**Task brief**: Beginning with the line where "(300, 488) = (723, 571): game" appears, retype every remaining line of the data below, both the first and last included.

**Information provided**:
****************************************

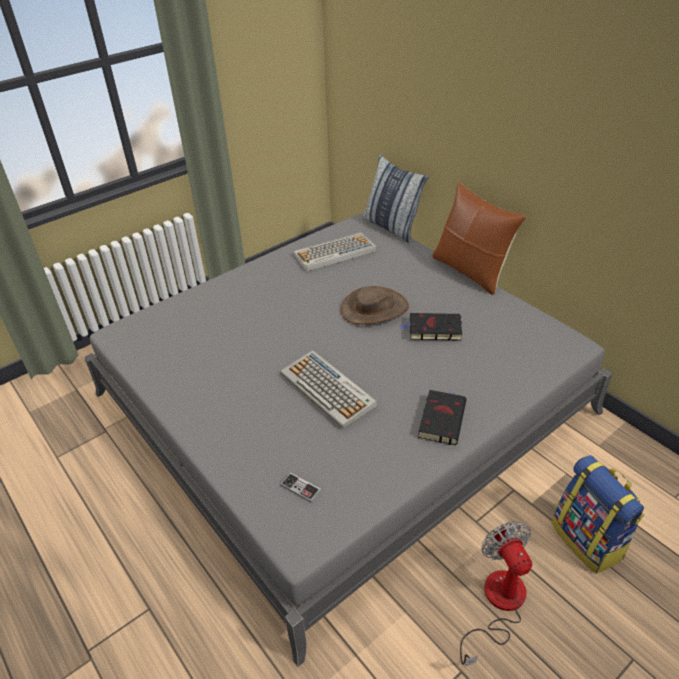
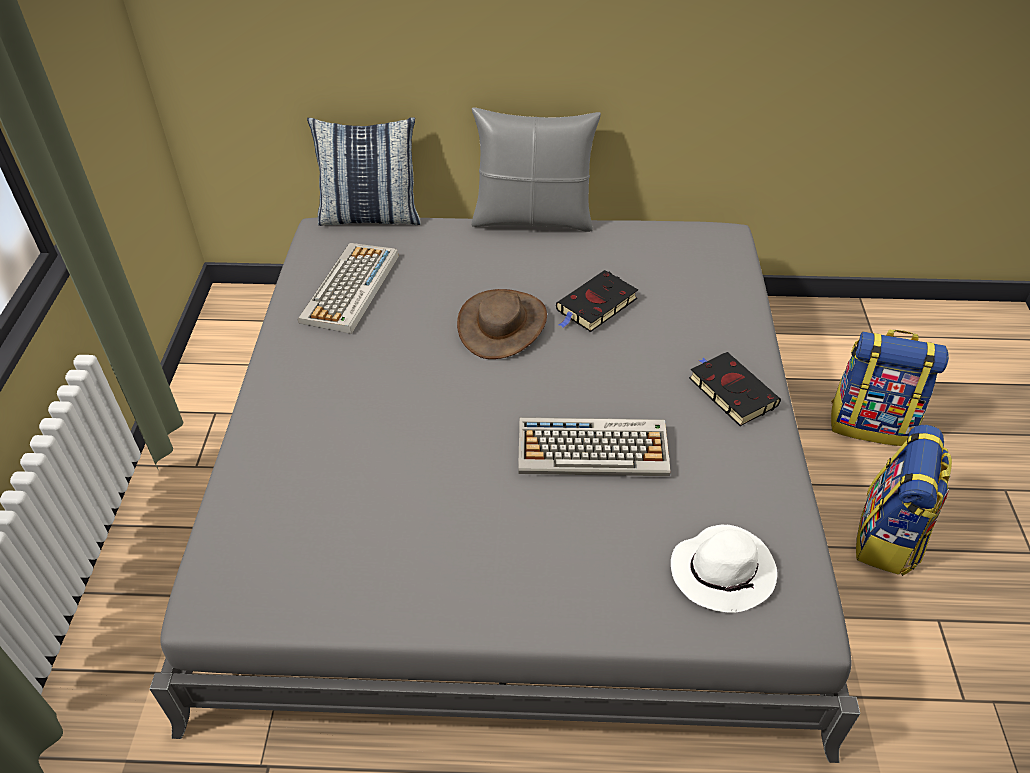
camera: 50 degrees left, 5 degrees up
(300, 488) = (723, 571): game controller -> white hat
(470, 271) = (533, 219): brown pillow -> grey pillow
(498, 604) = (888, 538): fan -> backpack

****************************************

**Result of this task**:
(300, 488) = (723, 571): game controller -> white hat
(470, 271) = (533, 219): brown pillow -> grey pillow
(498, 604) = (888, 538): fan -> backpack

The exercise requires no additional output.